Sometimes they even played like it but just when they started making headway, especially on the key issue of Bynum and Pau Gasol playing together, there went half of tandem.
In the good news for the Lakers, Bynum lasted longer than he had the last two seasons, when he was hurt in January.
In the bad news for the Lakers, they didn’t get him back at all in 2008, never really got him up and running in 2009 and, with the playoffs less than a month off, have no idea how much time they’ll have to try to get him back this time.
“We really have nothing definitive about it,” said Jackson of Bynum’s injury before the game.
“It’s not a ruptured Achilles, it’s a strain but we don’t know exactly how this therapy’s going to come out. We’re going to take him on the road with us in the hopes he can get back.

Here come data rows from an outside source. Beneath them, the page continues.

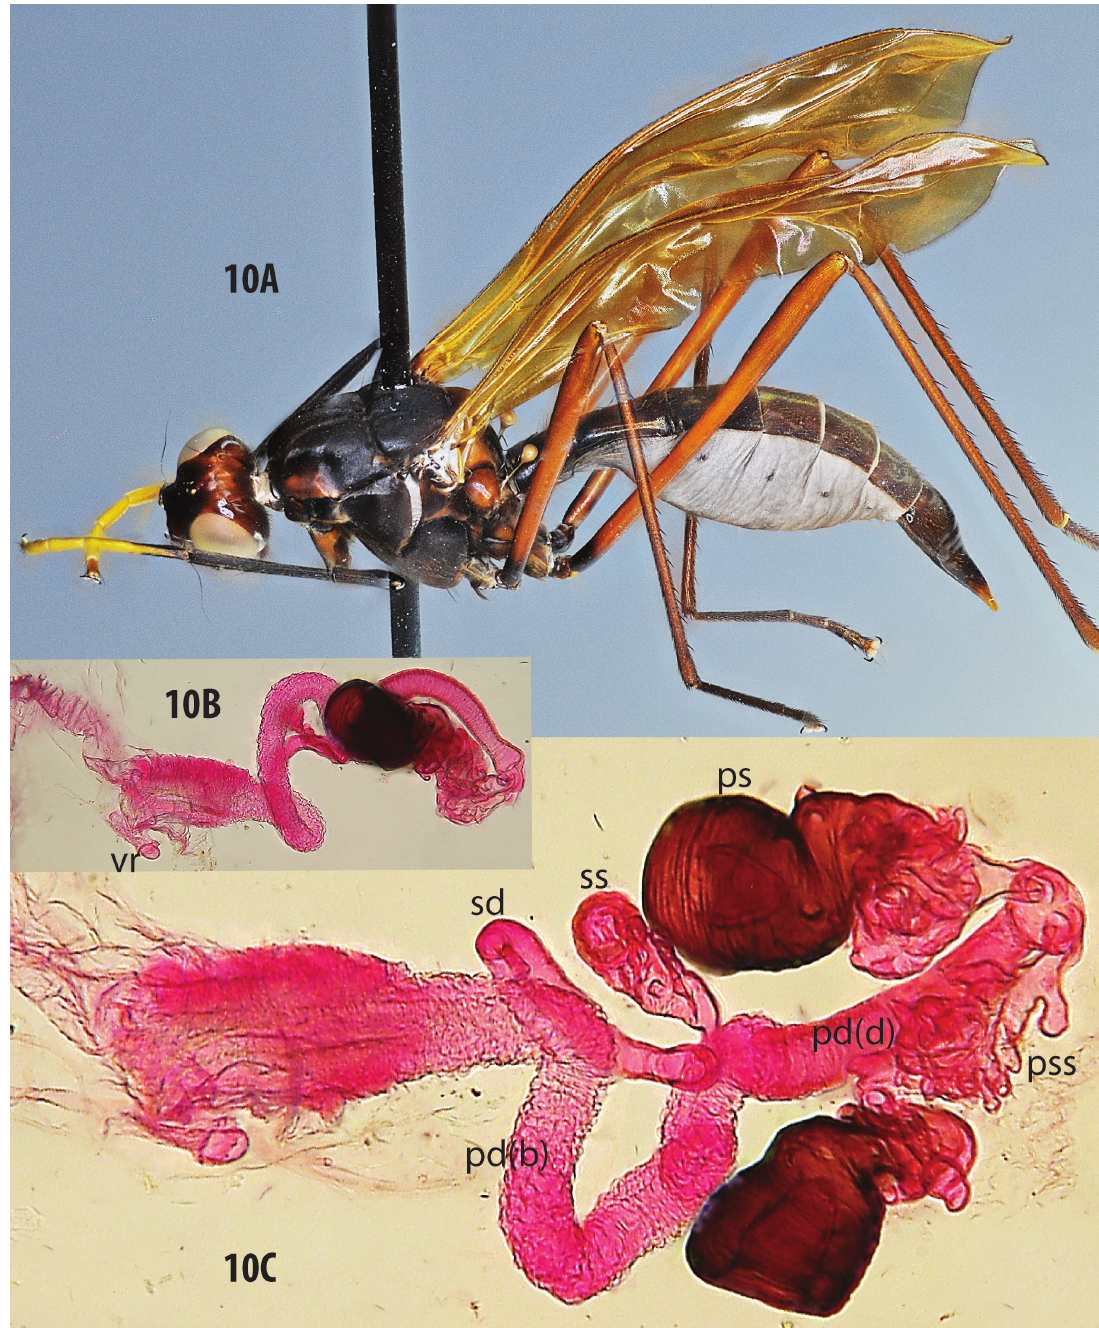
Fig. 10. Mesoconius hirsutimamma sp. nov . A . Holotype, ♀, IAVH. B–C . Spermathecae and associated structures. Abbreviations: pd(b) = paired spermathecal duct (basal section); pd(d) = paired spermathecal duct (distal section); ps = paired spermatheca; pss = paired spermathecal stem; sd = single spermathecal duct; ss = single spermatheca; vr = ventral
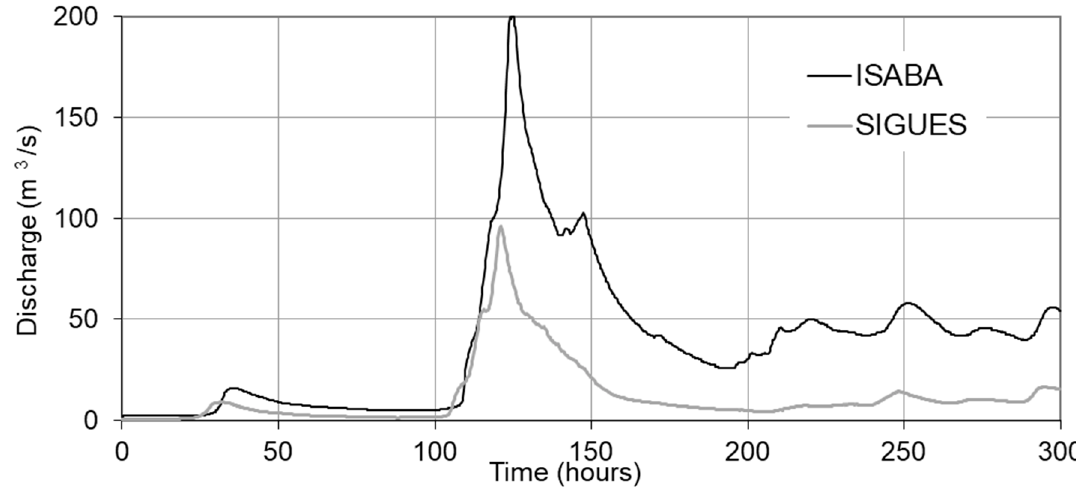
Figure 9. Actual hydrographs obtained from the Isaba (A268) and Sigues (A063) stations.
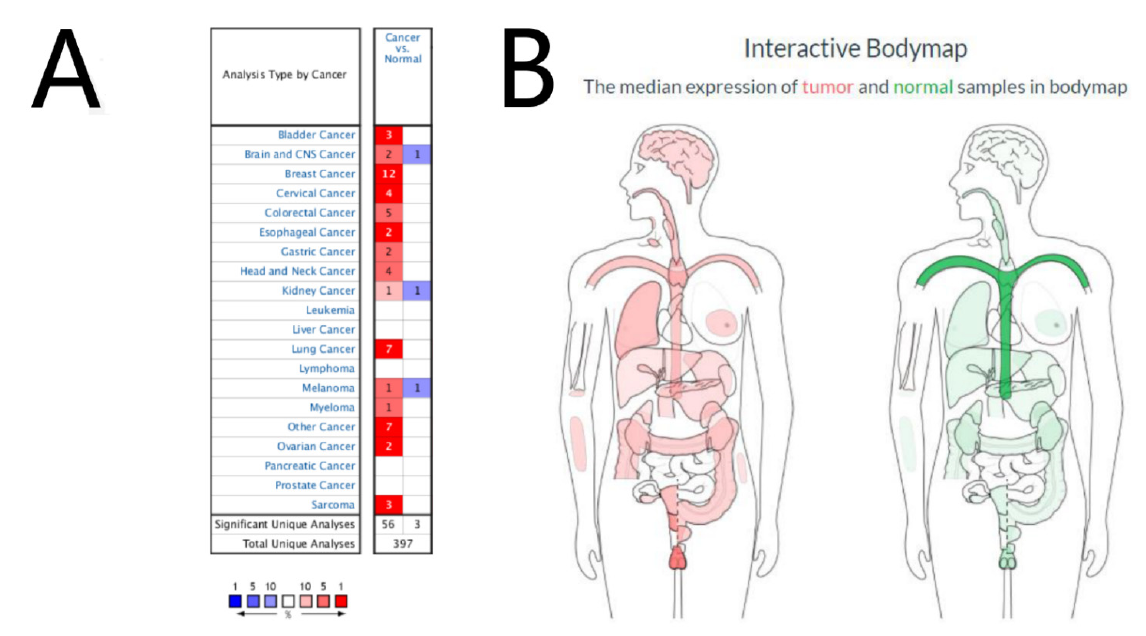
Figure 1. Expression profile of the Timeless gene in different human tissues. ( A ) Expression of Timeless in different types of cancer from the Oncomine database. ( B ) Median expression of tumor and normal samples in the bodymap from the GEPIA database.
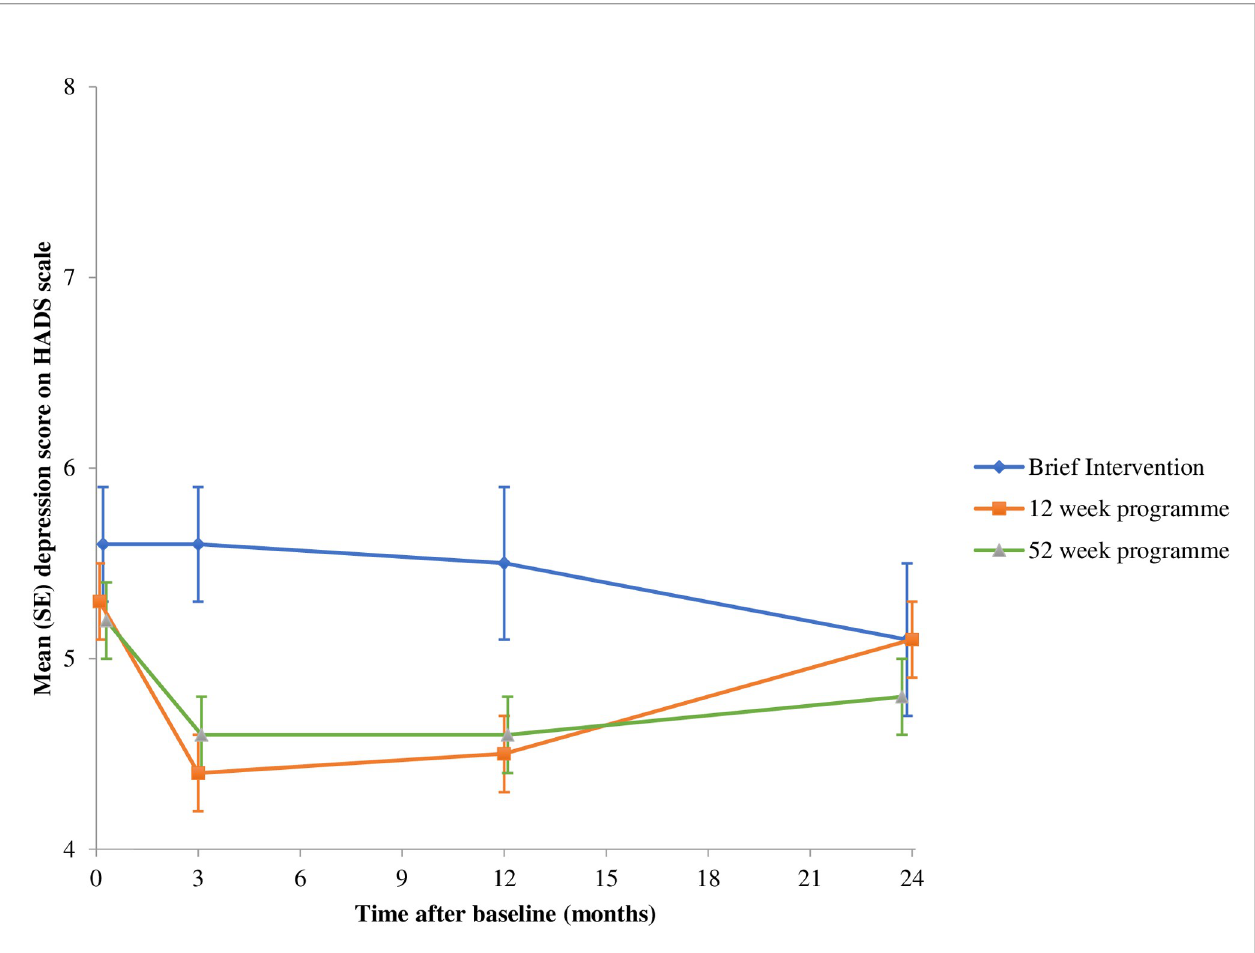
Fig 2. Depression score over 24 months of follow-up. Data are mean (standard error) of all measured HADS at each time point (Table 2).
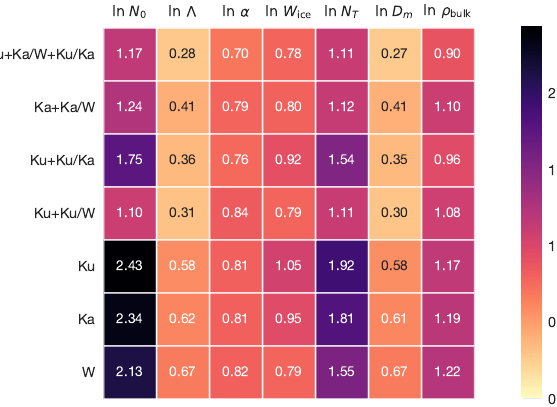
Figure 5. The average posterior retrieval errors of the logarithms of microphysical variables with different combinations of radar fre- quencies. The data from the 4 December 2015 case (Sect. 5.2) are used in this figure.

The best thing that I heard today was that he felt better from day one to day two (of his rebab)....
“I don’t think the playoffs happened for him (last season. A lot of it was the teams he played against.... Utah went small and they have the luxury of a three-point shooting center in (Memo) Okur.... Houston was a team that went small.... Denver was another speed team.
“It wasn’t until we hit Orlando where he really had the same type of player in (Dwight) Howard, and Howard’s just a handful to handle regardless. So (Bynum) was in constant foul trouble in the Finals.”
Oh, and Phil benched him in the post-seasont time and Andrew didn’t like it. And then Andrew’s agent, David Lee, took his other Laker client, Trevor Ariza, to Houston for the same money the Lakers offered.
Aside from that, there were no serious consequences. The Lakers won the title, even with Bynum averaging 6.3 points in the post-season. Andrew came back strong and can now count Jackson among his most loyal defenders.
When Andrew comes back, anyway.
The Lakers are presumably taking him on the upcoming trip so his rehab can be monitored by Head Athletic Trainer Gary Vitti, Director of Athletic Performance Chip Schaefer and Athletic Performance Coordinator Alex McKechnie.
Or maybe the Lakers just want Andrew with them so they can pray over his right ankle.
This whole process is actually constructive for the Lakers, who had much bigger heads a year ago, when Houston almost lopped them off in the second round.
“If you look at last year, we felt like we were playing better at this time of year,” said Derek Fisher.
“We had the best road record in the NBA. We were looking great going into the post-season but then you look up in the second round and you’re on the brink of elimination....
“Some of this is our own doing in terms of not doing things that get us there. Some of it, just at the wrong time, it seems like we lose Kobe for five or six games... and most recently, losing Andrew.
“We aren’t using any excuses. We’re still holding ourselves accountable. We don’t like the way we’re playing but I’ll take the wins, as ugly as they are.
“Let’s just continue to win games and we’ll figure out the way they’re supposed to look as we go.”
Well, that’s one way to look at it. Playing harder longer would be another.